**Work required**
Scan the lines below and report each one containing "Step" by copying it.

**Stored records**
>>>

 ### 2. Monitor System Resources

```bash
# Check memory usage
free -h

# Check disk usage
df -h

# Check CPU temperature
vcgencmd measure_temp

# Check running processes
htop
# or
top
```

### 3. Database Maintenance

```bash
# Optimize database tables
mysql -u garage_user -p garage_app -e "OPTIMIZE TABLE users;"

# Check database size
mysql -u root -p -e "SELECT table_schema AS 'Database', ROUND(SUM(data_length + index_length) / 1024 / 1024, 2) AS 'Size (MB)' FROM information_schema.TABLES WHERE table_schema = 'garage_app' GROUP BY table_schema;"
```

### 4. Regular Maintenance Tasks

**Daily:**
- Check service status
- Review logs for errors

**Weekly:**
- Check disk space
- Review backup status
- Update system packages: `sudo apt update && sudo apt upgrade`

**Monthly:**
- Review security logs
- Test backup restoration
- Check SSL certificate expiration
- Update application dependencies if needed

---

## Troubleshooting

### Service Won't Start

<<<
>>>

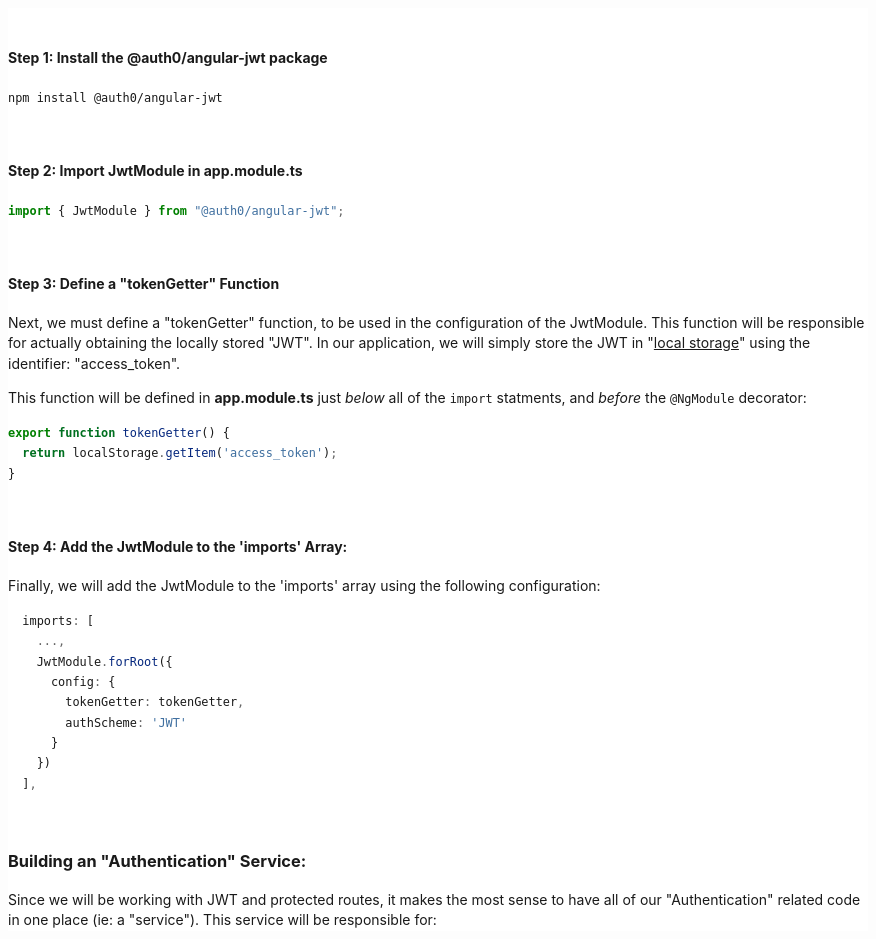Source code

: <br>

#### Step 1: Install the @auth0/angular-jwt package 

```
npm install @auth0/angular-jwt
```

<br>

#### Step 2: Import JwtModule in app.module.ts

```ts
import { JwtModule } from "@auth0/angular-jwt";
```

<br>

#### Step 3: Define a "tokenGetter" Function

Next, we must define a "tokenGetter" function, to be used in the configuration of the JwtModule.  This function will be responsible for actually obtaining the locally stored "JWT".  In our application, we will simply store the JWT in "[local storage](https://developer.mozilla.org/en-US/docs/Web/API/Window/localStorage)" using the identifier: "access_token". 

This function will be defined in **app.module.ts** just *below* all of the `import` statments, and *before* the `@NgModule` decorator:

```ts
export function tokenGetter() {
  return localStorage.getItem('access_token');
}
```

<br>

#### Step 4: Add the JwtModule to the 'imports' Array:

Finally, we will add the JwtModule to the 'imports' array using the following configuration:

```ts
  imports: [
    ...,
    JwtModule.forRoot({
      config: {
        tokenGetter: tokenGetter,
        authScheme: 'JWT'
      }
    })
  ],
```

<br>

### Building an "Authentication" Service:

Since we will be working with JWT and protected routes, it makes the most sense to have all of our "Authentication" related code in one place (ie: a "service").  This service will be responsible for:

<<<
>>>

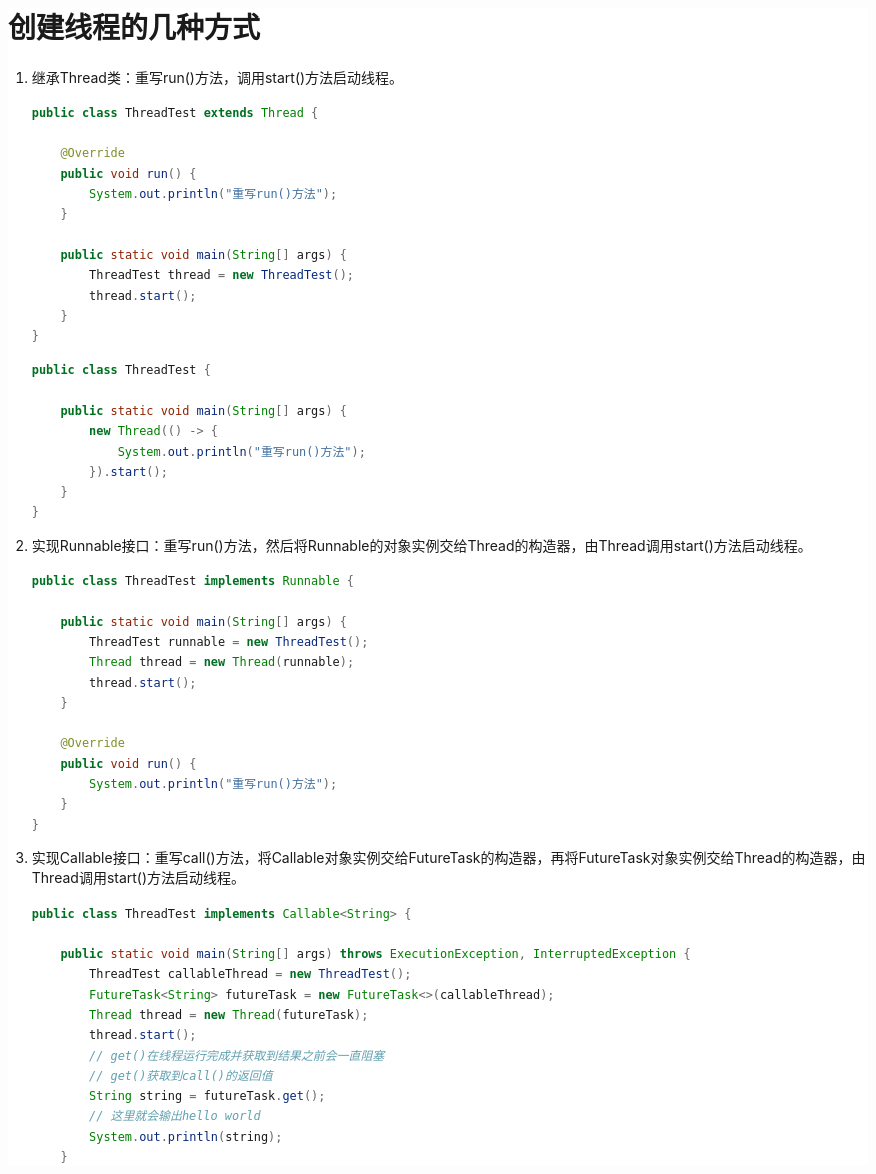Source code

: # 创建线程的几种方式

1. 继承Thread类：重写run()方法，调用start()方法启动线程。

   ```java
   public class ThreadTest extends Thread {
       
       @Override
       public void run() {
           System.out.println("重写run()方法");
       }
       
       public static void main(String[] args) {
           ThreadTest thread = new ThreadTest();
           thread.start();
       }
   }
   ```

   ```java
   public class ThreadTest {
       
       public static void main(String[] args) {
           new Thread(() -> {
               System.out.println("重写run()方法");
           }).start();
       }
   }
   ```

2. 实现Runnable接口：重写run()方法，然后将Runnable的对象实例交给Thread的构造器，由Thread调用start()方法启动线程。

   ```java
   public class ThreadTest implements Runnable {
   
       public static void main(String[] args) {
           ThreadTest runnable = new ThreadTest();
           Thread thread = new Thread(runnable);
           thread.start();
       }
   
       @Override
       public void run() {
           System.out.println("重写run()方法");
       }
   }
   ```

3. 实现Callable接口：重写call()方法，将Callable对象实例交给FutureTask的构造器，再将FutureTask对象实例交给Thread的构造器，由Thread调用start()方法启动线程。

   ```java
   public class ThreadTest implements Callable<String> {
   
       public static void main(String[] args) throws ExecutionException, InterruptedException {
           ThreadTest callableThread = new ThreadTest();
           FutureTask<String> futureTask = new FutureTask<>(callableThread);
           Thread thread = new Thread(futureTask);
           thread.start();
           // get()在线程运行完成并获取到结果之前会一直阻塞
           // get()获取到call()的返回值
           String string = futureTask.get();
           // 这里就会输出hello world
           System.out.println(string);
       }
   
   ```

<<<

**Solution for this exercise**
#### Step 1: Install the @auth0/angular-jwt package 
#### Step 2: Import JwtModule in app.module.ts
#### Step 3: Define a "tokenGetter" Function
#### Step 4: Add the JwtModule to the 'imports' Array:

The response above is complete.